With regard to Petitioner's complaint that his trial counsel failed to investigate Petitioner's background and present all then- available mitigating evidence, this Court originally concluded as follows:

Alternatively, this Court independently concludes Petitioner's complaint about his trial counsel's failure to more thoroughly investigate Petitioner's background and to develop the "new" mitigating evidence identified in Petitioner's pleadings herein fails to satisfy the prejudice prong of the Strickland test. In making this conclusion, this Court must re-weigh the totality of Petitioner's proffered mitigating evidence, including Petitioner's "new" mitigating evidence, against the evidence in aggravation. Wiggins v. Smith, 539 U.S. 510, 534, 123 S.Ct. 2527, 2542, 156 L.Ed.2d 471 (2003) ("In assessing prejudice, we reweigh the evidence in aggravation against the totality of available mitigating evidence.").

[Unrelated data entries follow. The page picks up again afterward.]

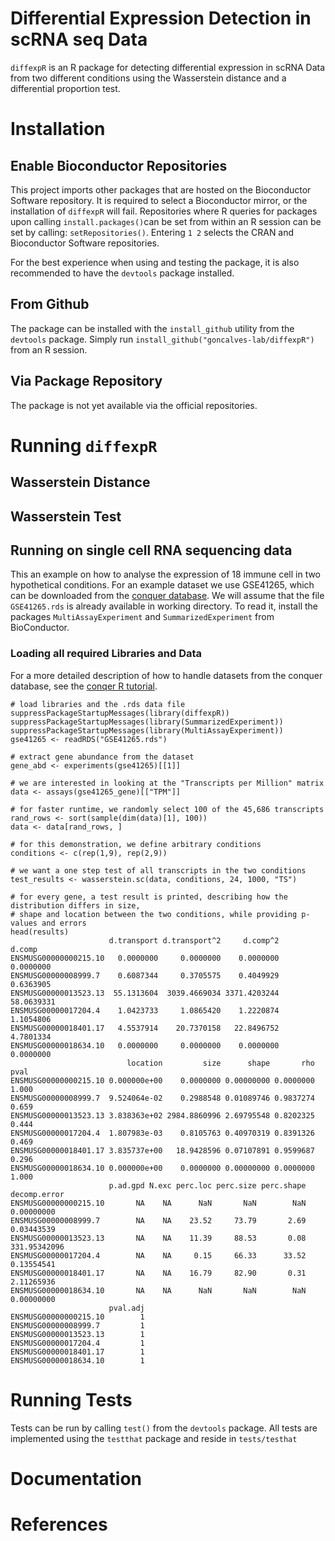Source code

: # Differential Expression Detection in scRNA seq Data

`diffexpR` is an R package for detecting differential expression in scRNA Data from two different conditions using the Wasserstein distance and a differential proportion test.

# Installation

## Enable Bioconductor Repositories
This project imports other packages that are hosted on the Bioconductor Software repository.
It is required to select a Bioconductor mirror, or the installation of `diffexpR` will fail.
Repositories where R queries for packages upon calling `install.packages()`can be set from within an R session can be set by calling: `setRepositories()`.
Entering `1 2` selects the CRAN and Bioconductor Software repositories.

For the best experience when using and testing the package, it is also recommended to have the `devtools` package installed.

## From Github

The package can be installed with the `install_github` utility from the `devtools` package.
Simply run `install_github("goncalves-lab/diffexpR")` from an R session.

## Via Package Repository

The package is not yet available via the official repositories.


# Running `diffexpR`

## Wasserstein Distance

## Wasserstein Test

## Running on single cell RNA sequencing data

This an example on how to analyse the expression of 18 immune cell in two hypothetical conditions.
For an example dataset we use GSE41265, which can be downloaded from the [conquer database](http://imlspenticton.uzh.ch:3838/conquer/). 
We will assume that the file `GSE41265.rds` is already available in working directory.
To read it, install the packages `MultiAssayExperiment` and `SummarizedExperiment` from BioConductor.

### Loading all required Libraries and Data

For a more detailed description of how to handle datasets from the conquer database, see the [conqer R tutorial](https://github.com/markrobinsonuzh/conquer/blob/master/shiny-download/tutorial.md).
```
# load libraries and the .rds data file
suppressPackageStartupMessages(library(diffexpR))
suppressPackageStartupMessages(library(SummarizedExperiment))
suppressPackageStartupMessages(library(MultiAssayExperiment))
gse41265 <- readRDS("GSE41265.rds")

# extract gene abundance from the dataset
gene_abd <- experiments(gse41265)[[1]]

# we are interested in looking at the "Transcripts per Million" matrix
data <- assays(gse41265_gene)[["TPM"]]

# for faster runtime, we randomly select 100 of the 45,686 transcripts
rand_rows <- sort(sample(dim(data)[1], 100))
data <- data[rand_rows, ]

# for this demonstration, we define arbitrary conditions
conditions <- c(rep(1,9), rep(2,9))

# we want a one step test of all transcripts in the two conditions
test_results <- wasserstein.sc(data, conditions, 24, 1000, "TS")

# for every gene, a test result is printed, describing how the distribution differs in size,
# shape and location between the two conditions, while providing p-values and errors
head(results)
                      d.transport d.transport^2     d.comp^2     d.comp
ENSMUSG00000000215.10   0.0000000     0.0000000    0.0000000  0.0000000
ENSMUSG00000008999.7    0.6087344     0.3705575    0.4049929  0.6363905
ENSMUSG00000013523.13  55.1313604  3039.4669034 3371.4203244 58.0639331
ENSMUSG00000017204.4    1.0423733     1.0865420    1.2220874  1.1054806
ENSMUSG00000018401.17   4.5537914    20.7370158   22.8496752  4.7801334
ENSMUSG00000018634.10   0.0000000     0.0000000    0.0000000  0.0000000
                          location         size      shape       rho  pval
ENSMUSG00000000215.10 0.000000e+00    0.0000000 0.00000000 0.0000000 1.000
ENSMUSG00000008999.7  9.524064e-02    0.2988548 0.01089746 0.9837274 0.659
ENSMUSG00000013523.13 3.838363e+02 2984.8860996 2.69795548 0.8202325 0.444
ENSMUSG00000017204.4  1.807983e-03    0.8105763 0.40970319 0.8391326 0.469
ENSMUSG00000018401.17 3.835737e+00   18.9428596 0.07107891 0.9599687 0.296
ENSMUSG00000018634.10 0.000000e+00    0.0000000 0.00000000 0.0000000 1.000
                      p.ad.gpd N.exc perc.loc perc.size perc.shape decomp.error
ENSMUSG00000000215.10       NA    NA      NaN       NaN        NaN   0.00000000
ENSMUSG00000008999.7        NA    NA    23.52     73.79       2.69   0.03443539
ENSMUSG00000013523.13       NA    NA    11.39     88.53       0.08 331.95342096
ENSMUSG00000017204.4        NA    NA     0.15     66.33      33.52   0.13554541
ENSMUSG00000018401.17       NA    NA    16.79     82.90       0.31   2.11265936
ENSMUSG00000018634.10       NA    NA      NaN       NaN        NaN   0.00000000
                      pval.adj
ENSMUSG00000000215.10        1
ENSMUSG00000008999.7         1
ENSMUSG00000013523.13        1
ENSMUSG00000017204.4         1
ENSMUSG00000018401.17        1
ENSMUSG00000018634.10        1

```

# Running Tests

Tests can be run by calling `test()` from the `devtools` package.
All tests are implemented using the `testthat` package and reside in `tests/testhat`

# Documentation

# References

The evidence before the sentencing jury at Petitioner's capital murder trial was summarized in Sections I.E. and III.D.2. above. Petitioner's "new" mitigating evidence consists of double-edged evidence detailing Petitioner's history of childhood abuse and neglect (both physical and emotional), alcohol and narcotics abuse, spotty attendance and poor performance in school, Fetal Alcohol Syndrome, and ensuing tendency to exercise poor judgment. Despite the foregoing, however, Petitioner also furnishes a number of affidavits that describe Petitioner as a hard-working, nonviolent, loving father. This "new" mitigating evidence must also be weighed in the context of the other, uncontradicted, evidence now before this Court, which shows (1) Petitioner's callous comments regarding Salinas before and after her murder (including Petitioner's suggestion that Gonzales should participate in the sexual assault on Salinas and Petitioner's failure to object when Rey and Cervantes suggested the need to eliminate witnesses), (2) Petitioner's participation in the violent assault upon Salinas ( i.e., holding her down while others sexually assaulted her), (3) Petitioner's subsequent directive to Gonzales not to talk to police about the incident, (4) Petitioner's nonchalant demeanor immediately following the murder upon his return to the party at the Mata residence, (5) Petitioner's many tattoos reflecting his membership in a notorious prison gang, and (6) the complete and total absence of any indication the Petitioner has ever expressed sincere contrition or genuine remorse over Salinas' murder.